Manual / Human Translation – Most Complex/Expensive

For manual translations, we use a multilingual framework, on top of WordPress, called WPML. WPML creates a separate version of each page, post, string, menu item, and template. Humans provide the translations. These become part of the site’s content, fully editable and fully indexable.

Tools: WPML + professional translators or bilingual staff

Pros:

  • Highest quality and accuracy
  • Full control over voice, style, nuance, and terminology
  • Excellent for brand-sensitive or regulated industries
  • Proper multilingual SEO (unique URLs, sitemaps, hreflang)
  • Stable, predictable, and future-proof
  • You can include separate videos and PDFs on the pages for each language, because each page is built separately.
  • Images can also be manually changed from one language to another

Cons:

  • Most time-consuming
  • Forms must be translated manually.
  • Highest cost due to translation workload and development considerations
  • Requires an ongoing workflow for updates – when staff updates english pages, foreign language content also needs to be updated.

Best for: Official communications, legal/health content, and any site where the translation has to be perfect.

Notes: Adding human translations adds complexity to the website development process, and also to website maintenance – both technical maintenance and content updates.

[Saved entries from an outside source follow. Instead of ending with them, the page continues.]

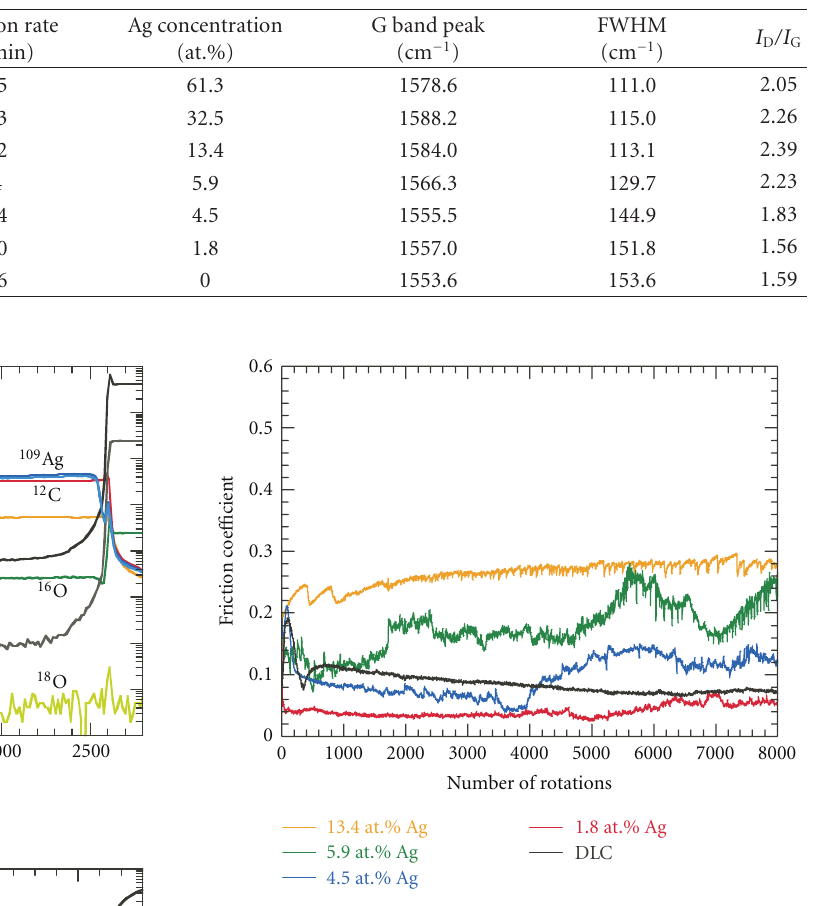
Figure 5: Friction coe ffi cient as a function of rotations in the ball- on-disk tests of silver-containing DLC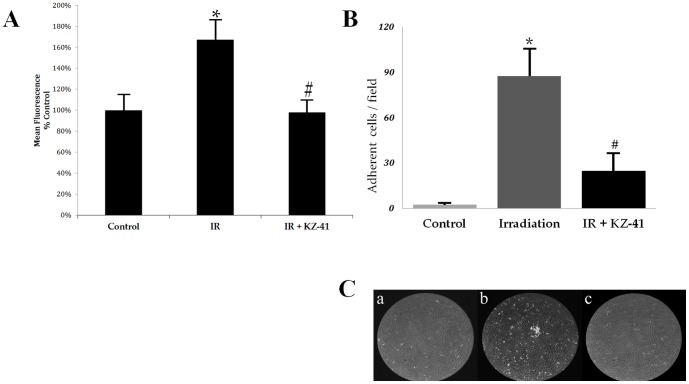
Radiation-induced REC-U937 adhesion.Panel A) Static-adhesion: Irradiated human RECs were incubated for 24 hours in culture medium containing vehicle (PBS) or KZ-41 (10 µM). Calcein-AM loaded U937 cells were co-cultured with RECs (n = 8/group) for 30 minutes and non-adherent cells were washed from wells; attached U937 cells were quantified with a fluorescence microplate reader (excitation/emission wavelengths of 485/535 ηm). Data demonstrate that KZ-41 inhibits IR-induced leukocyte attachment to RECs (*, **P<0.005) (All data normalized to background fluorescence; data represent % Control fluorescence signal ± SD). Panel B) Flow-Chamber adhesion: RECs were irradiated and cultured for 24 hours. U937 cells were perfused over RECs placed in flow-chamber and digital images were collected after two hours. Data represent mean #-adherent cells/field ± SD. KZ-41 (10 µM) treatment significantly decreased IR-induced adhesion of U937 cells (*, #P<0.05). Panel C) Representative still images A) Control, B) IR-REC and C) IR+KZ-41 show extent of U937 accumulation on surface of RECs.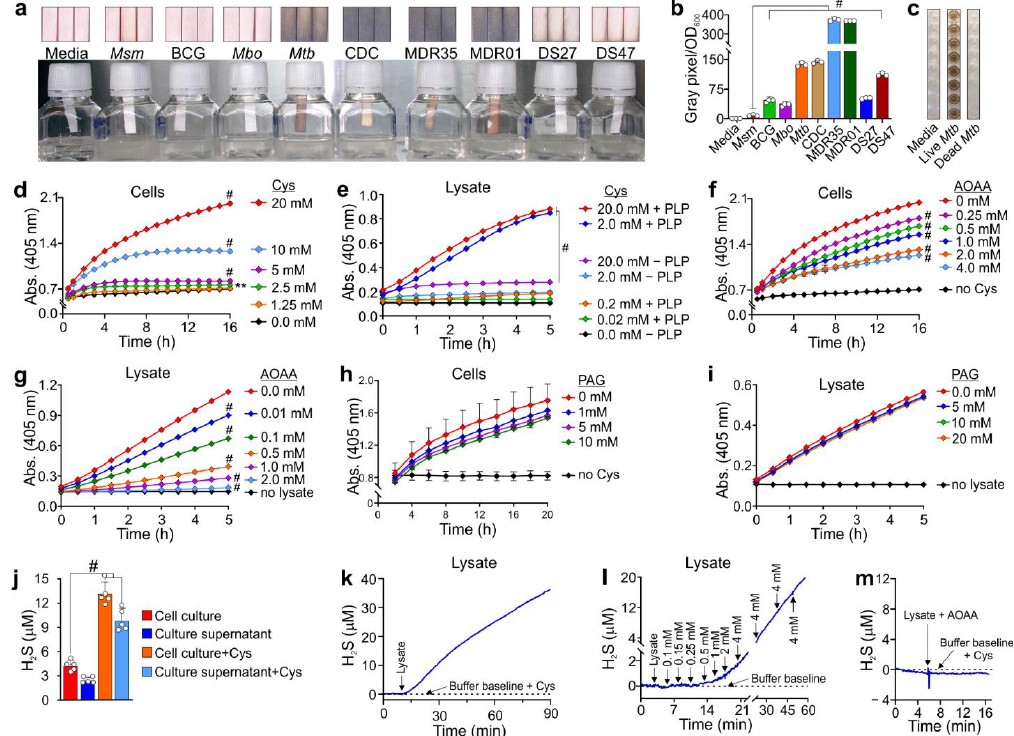
Figure 1. Mycobacterial species produce H 2 S. ( a ) Detection of H 2 S in the headspace of cultures of mycobacterial species using lead acetate strips. Msm : M. smegmatis ; BCG: M. bovis BCG; Mbo : M. bovis ; Mtb : Mtb H37Rv; CDC: Mtb CDC1551; MDR: multi-drug resistant; DS: drug-sensitive clinical strains of Mtb . Note that strips shown, (Figure 1a top insert) were scanned after 48 h of incubation. The inkwell bottles shown are representative of an independent experiment after 72 h of incubation. ( b ) Estimation of H 2 S production by quantifying lead sulfide staining (Figure 1a top insert) using densitometric analysis. Data normalized to the optical density (OD 600 ) of each culture, ( n = 3). ( c ) Microplate-based BC assay showing H 2 S production by live and heat-killed Mtb H37Rv. Time course measurement of H 2 S production using a BC assay for ( d ) intact Mtb H37Rv cells, ( n = 5–8) and ( e ) lysates with different concentrations of Cys, ( n = 3–4). BC assay of ( f ) intact Mtb H37Rv cells ( n = 3–5) and ( g ) Mtb H37Rv lysates in the presence of AOAA showing reduced H 2 S production, ( n = 4). No significant inhibition of H 2 S production for ( h ) intact Mtb H37Rv cells ( n = 3–4) and ( i ) lysates was demonstrated in the presence of PAG, ( n = 4). A Unisense A/S H 2 S microsensor was used to measure the H 2 S concentration in ( j ) Mtb H37Rv cultures and bacteria-free supernatants, ( n = 4). Microsensor measurements of real-time H 2 S production in Mtb H37Rv lysates in assay buffer (0.2 M triethanolamine–HCl, pH 8.0; 10 µ M PLP, 10 mM EDTA) with ( k ) 20 mM L-Cys, ( l ) stepwise addition of L-Cys (arrows indicate the amount of Cys [mM] added at the time point) and ( m ) 20 mM L-Cys followed by the addition of Mtb lysate preincubated with AOAA (4 mM). Representative experiments are shown; each experiment was repeated at least twice. Data represent the mean ± SD from the indicated n (number of replicates per data set) except for ( k – m ) which show representative real-time measurements for one sample with 2–3 independent repeats. All p -values are relative to untreated controls or as indicated. Statistical analyses were performed using GraphPad Prism 8.4.3. One-way ANOVA with Dunnett’s multiple comparisons test was used to determine statistical significance. # p <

WPML can also do machine translations as a basis, which humans then revise and edit. Some sites that do human translation only translate a subset of pages since it can be arduous to translate an entire website.


Machine Translation (Fully Automated) – Easiest / Cheapest

The site is translated automatically by AI. The translations are not stored in WordPress and generally cannot be edited. Users essentially view an overlay of the page that is translated.

Tools: Google Translate widgets, GTranslate free version, browser auto-translation

Pros:

  • Fast and inexpensive (often free)
  • No setup of multiple language versions
  • Useful for giving international users all of the web page text in a readable way.

Cons:

  • Not editable or controllable
  • Not ideal for important, legal, or marketing content
  • Not SEO friendly – only the English (or source) version is archived in search engines
  • May translate things in sub-optimal way (menus, product names, idioms), though machine translations have gotten fairly sophisticated
  • Text that is part of an image is not translated, though text on images is discouraged
  • PDFs:
    • Machine translation cannot translate PDFs embedded on the site.
    • Users may see the translated text around the PDF, but the PDF itself will remain in the original language(s).
      • If you want translated PDFs, you would include pdfs for each language on the english page, and all languages would be available on pages in all languages.
  • Videos:
    • Machine translation does not translate video speech, subtitles, or on-screen text.
    • If you want translated videos, you would include videos in each language on the english page, and all languages would be available on pages in all languages.

Best for: Sites where translation accuracy is not critical and where translations are desired but cost and ongoing technical debt are concerns.

Note: Adds little to no complexity to development or maintenance.


Hybrid Translation (Machine + Human Editing)

Machine translation automatically generates initial translations, which can then be reviewed and edited by humans. Depending on the tool, translations may live in WordPress or in a cloud dashboard.

Tools:  GTranslate Pro version

Pros:

  • Much faster than translating everything manually
  • Editable – humans can fix mistakes and refine tone
  • Generally supports SEO
  • Good balance between accuracy, cost, and speed

Cons:

  • Edits still require human time
  • Some tools lock translations into their platform (vendor lock-in)
  • Quality depends on follow-up review
  • Not as precise as fully manual but better than machine-only
  • Text that is part of an images is not translated
  • May need caching management

Best for: Sites that want good translations but need a more budget-friendly or efficient approach than full manual translation.

Notes: GTranslate provides this in a way that is fairly easy to manage and implement, but caches need to be cleared frequently.